Хорнблауэру было вовсе не удобно, хотя он помнил и худшие ночи, в открытых шлюпках, например. Поскольку Мария с мальчиком занимали почти всю скамейку, ему пришлось сидеть, как и всем остальным пассажирам. В тесной каюте было душно от чадящей лампы и дыхания нескольких человек. Ноги затекли, поясница болела, сидеть не шевелясь было тесно и неудобно. Но, в конце концов, это всего лишь одна ночь. Он сунул руки в карманы. Баржа шла вниз по реке сквозь темноту, останавливалась в шлюзах, мягко стукалась о стенки и вновь трогалась в путь. Реку между Оксфордом и Лондоном Хорнблауэр совсем не знал и потому не догадывался, где они сейчас. Но они идут вниз по реке, приближаются к его новому кораблю.

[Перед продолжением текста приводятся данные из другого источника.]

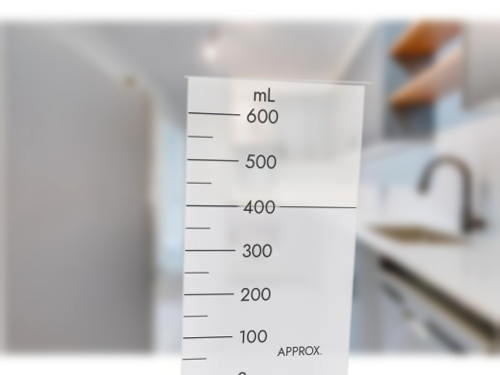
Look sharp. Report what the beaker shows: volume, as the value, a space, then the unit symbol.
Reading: 400 mL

Какая удача, что он получил это назначение! Не фрегат, конечно, но все же большой – двадцать две пушки – шлюп, такой, каким командует капитан, а не капитан-лейтенант. Это лучшее, на что может надеяться человек, еще месяц назад числившийся шестьсот первым из шестисот двух капитанов в списке. Колдекот, прежний капитан «Атропы», подорвал свое здоровье, снаряжая ее в Дептфорде, и Хорнблауэра спешно вызвали на замену. Приказы пришли в тот самый день, когда Англия узнала о победе Нельсона при Трафальгаре. С этого момента никто ни о чем, кроме Нельсона и Трафальгара, не думал. Вся страна праздновала победу над Вильневом и скорбела о гибели Нельсона. Нельсон – Трафальгар – Нельсон – Трафальгар – без них не обходилась ни одна колонка в газете, ни один случайный разговор на улице. Отличия и награды лились рекой. Объявили, что Нельсона будут хоронить с почестями. Флоту раздавали титулы и повышения. Восстановили чин адмирала Красного флага, и двадцать капитанов, старших в списке, произвели в это звание. Два капитана погибли при Трафальгаре, еще двое умерли – теперь Хорнблауэр стал пятьсот семидесятым. В то же время щедро повышали лейтенантов и капитан-лейтенантов. В списке прибавился сорок один новый капитан – отрадно сознавать, что ты старше сорока двух капитанов. Однако это значит, что шестьсот девятнадцать капитанов претендуют на места – а столько не способен предоставить даже огромный Королевский флот. По крайней мере сто (а то и все сто пятьдесят) капитанов останутся на половинном жалованье, в запасе. Это разумно. Во-первых, среди капитанов есть старые и больные, во-вторых, в запасе остаются те, кто доказал свою негодность к службе.